#### Tasks and exercises
1. In the Unreal Engine 5 thread, shorten the paragraph beginning "I finally got around to testing" into a brief bulleted list that keeps its main facts.
2. Return the stretch of the Unreal Engine 5 thread from "EDIT: It seems" through "about Nvidia hardware.", word for word.

#### Text section
*****

Unreal Engine 5, [UE5 Developer Availability 2022-04-05]

I believe FP16 ops are routed automatically to Tensor cores on NVIDIA hardware, without the developer intervention.

I don't know but what he is saying they don't use tensor core at all. But FP16 will only be available on PC with the 5.3.

EDIT: It seems to say than Direct ML is a problem for tensor core usage. From what I have seen he said they don't use tensor code and they said the code run fast on AMD 5700x but he doesn't talk about Nvidia hardware.

EDIT: He said they don't use tensor core.
What makes TSR in 5.1+ so different from 5.0 is in how many more convolutions it does using this exposed hardware capabilities. That RejectShading is doing like 15 convolutions in 5.1+, each 3x3 on a current hardware compared to 3 in 5.0, which allows to make TSR substentially smarter thanks to very neat discovered properties chaining some very particular convolutions do. And while this number of convolutions massively increased by a factor of 5, the runtime cost of this part of TSR didn’t change, and yet this gain in smartness of the algorithm allowed to cut significant amount of other costs that was no longer required in the rest of the TSR algorithm which is core reason behind this performance saving from 3.1ms to 1.5ms on these console. Sadly this expose hardware capabilities in standard HLSL are not benefiting all GPUs equally because how they decided to architecture their hardware too.

We can’t do miracle using specifically marketed hardware feature in most efficient manner with what is only a subset of these exposed capability to us at the moment. But we can still do some surprising stuff on existing hardware wrongly assumed by the publicly uncapable of doing some particular things. And we are able to do it just with standard features, and better understanding of how the GPU works thanks for instance to that AMD pdf I linked above.

EDIT: On Nvidia and Intel GPU developer will probably use DLSS and XeSS respectively.
 
Last edited:
I finally got around to testing the DLSS version of The Matrix Awakens demo. Performance is far better than the non-DLSS version (which was mostly 30fps for me, even on an RTX 4090), but now, I'm bouncing between 60fps to 55fps in most scenes with epic IQ settings, and slight dips below that occurring during fast flying traversal movements into new areas. Such a gorgeous demo...

jeDNUG8.jpg

wuqQODs.jpg

nxy9VyL.jpg
 
I'm curious to see if they keep fortnite up to date with these minor UE releases. I'm not sure if they're at 5.0 or 5.1 or if they keep updating the game so it gets all of these continual improvements.
 
I'm curious to see if they keep fortnite up to date with these minor UE releases. I'm not sure if they're at 5.0 or 5.1 or if they keep updating the game so it gets all of these continual improvements.

Currently 5.1


Fortnite Battle Royale Chapter 4 is here! With the release of the new Chapter, Fortnite Battle Royale now makes use of Unreal Engine 5’s newest, most innovative features, via Unreal Engine 5.1.
 
I had a look at layers of fear demo today, and while visually it doesn't seem to be setting the world on fire I didn't notice an shader comp stutter. Actually during the whole demo I maybe had 2 very small stutters and they were for loading as I noticed the little icon in the bottom corner. Now the shader comp stutter in scorn was so bad I almost rage quit, only thing that stopped me was it was actually the end of the game so it was basically shader comp stuttering from start to end.

*****

[Collection entries]
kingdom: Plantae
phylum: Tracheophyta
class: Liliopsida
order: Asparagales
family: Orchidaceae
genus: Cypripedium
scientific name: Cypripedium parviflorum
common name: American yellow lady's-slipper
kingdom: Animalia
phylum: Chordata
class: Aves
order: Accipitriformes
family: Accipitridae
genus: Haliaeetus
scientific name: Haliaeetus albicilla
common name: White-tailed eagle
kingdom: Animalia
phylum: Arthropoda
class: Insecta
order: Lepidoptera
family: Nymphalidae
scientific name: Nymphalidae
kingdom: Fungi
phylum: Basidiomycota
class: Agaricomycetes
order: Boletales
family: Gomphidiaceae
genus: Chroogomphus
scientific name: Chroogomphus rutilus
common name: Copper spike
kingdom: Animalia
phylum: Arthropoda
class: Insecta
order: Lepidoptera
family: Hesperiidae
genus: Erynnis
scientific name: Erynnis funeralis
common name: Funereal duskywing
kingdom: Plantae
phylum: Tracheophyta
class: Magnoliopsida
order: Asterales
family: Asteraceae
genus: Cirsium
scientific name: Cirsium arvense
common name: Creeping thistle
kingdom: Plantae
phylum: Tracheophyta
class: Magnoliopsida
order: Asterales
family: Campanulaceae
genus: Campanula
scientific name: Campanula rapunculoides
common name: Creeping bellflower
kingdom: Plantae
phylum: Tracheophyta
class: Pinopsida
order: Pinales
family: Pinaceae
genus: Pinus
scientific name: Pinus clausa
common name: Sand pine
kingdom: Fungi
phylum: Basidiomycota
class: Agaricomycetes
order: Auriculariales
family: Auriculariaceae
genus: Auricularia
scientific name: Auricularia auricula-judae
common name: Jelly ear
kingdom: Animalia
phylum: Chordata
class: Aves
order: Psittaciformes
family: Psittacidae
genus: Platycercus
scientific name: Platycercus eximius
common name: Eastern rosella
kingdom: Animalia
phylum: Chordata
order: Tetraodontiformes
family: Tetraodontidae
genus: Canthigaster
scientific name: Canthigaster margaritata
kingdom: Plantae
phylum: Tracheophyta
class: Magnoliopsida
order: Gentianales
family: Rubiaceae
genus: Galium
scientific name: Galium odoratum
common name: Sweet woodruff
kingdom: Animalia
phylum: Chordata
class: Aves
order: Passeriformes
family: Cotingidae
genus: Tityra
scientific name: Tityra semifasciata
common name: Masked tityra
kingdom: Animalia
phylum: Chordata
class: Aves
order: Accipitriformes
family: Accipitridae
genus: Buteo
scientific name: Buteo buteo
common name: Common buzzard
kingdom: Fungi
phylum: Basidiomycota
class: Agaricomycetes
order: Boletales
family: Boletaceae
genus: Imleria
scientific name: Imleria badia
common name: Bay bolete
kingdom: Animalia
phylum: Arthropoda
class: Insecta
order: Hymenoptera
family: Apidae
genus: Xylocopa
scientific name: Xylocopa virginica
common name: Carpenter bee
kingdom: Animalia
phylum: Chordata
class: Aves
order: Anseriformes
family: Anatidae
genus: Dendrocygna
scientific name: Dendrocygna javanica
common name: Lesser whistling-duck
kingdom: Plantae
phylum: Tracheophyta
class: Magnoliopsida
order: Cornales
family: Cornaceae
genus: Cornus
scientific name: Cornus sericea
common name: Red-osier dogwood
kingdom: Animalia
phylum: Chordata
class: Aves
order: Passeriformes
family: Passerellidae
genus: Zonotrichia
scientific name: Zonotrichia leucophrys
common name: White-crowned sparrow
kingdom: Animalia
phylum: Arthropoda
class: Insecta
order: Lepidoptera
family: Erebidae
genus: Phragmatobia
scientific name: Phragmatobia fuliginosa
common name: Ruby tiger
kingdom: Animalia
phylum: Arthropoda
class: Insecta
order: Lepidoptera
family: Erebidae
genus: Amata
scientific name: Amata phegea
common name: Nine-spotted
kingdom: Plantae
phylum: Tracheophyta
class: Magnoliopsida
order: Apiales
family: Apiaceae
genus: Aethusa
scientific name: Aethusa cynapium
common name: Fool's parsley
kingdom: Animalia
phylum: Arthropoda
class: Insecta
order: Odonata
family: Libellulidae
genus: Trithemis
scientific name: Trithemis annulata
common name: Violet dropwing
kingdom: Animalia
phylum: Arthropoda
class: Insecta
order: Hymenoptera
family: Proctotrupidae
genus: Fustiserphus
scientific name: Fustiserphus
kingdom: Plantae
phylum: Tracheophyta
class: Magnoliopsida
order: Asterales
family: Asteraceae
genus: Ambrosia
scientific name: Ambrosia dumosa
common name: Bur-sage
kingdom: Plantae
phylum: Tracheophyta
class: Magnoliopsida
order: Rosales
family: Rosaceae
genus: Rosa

*****

#### Solutions in order
1.
- Tested the DLSS version of The Matrix Awakens demo.
- Performance is far better than the non-DLSS version, which ran mostly at 30fps even on an RTX 4090.
- With epic IQ settings, most scenes now run between 55 and 60fps.
- Slight dips below that occur during fast flying traversal into new areas.
- The demo looks gorgeous.

2.
EDIT: It seems to say than Direct ML is a problem for tensor core usage. From what I have seen he said they don't use tensor code and they said the code run fast on AMD 5700x but he doesn't talk about Nvidia hardware.